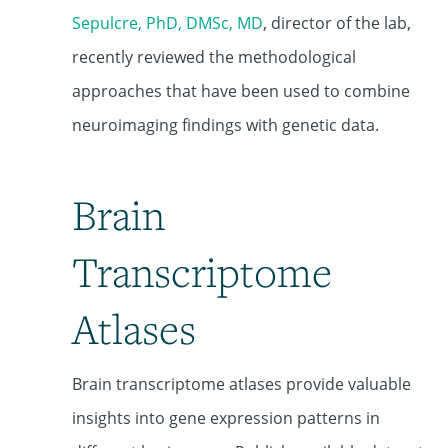
Sepulcre, PhD, DMSc, MD
, director of the lab,
recently reviewed the methodological
approaches that have been used to combine
neuroimaging findings with genetic data.
Brain
Transcriptome
Atlases
Brain transcriptome atlases provide valuable
insights into gene expression patterns in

**Assigned task:** Transcribe all of the records above exactly; no image should appear in what you write.

**Response to the exercise:**
Sepulcre, PhD, DMSc, MD
, director of the lab,
recently reviewed the methodological
approaches that have been used to combine
neuroimaging findings with genetic data.
Brain
Transcriptome
Atlases
Brain transcriptome atlases provide valuable
insights into gene expression patterns in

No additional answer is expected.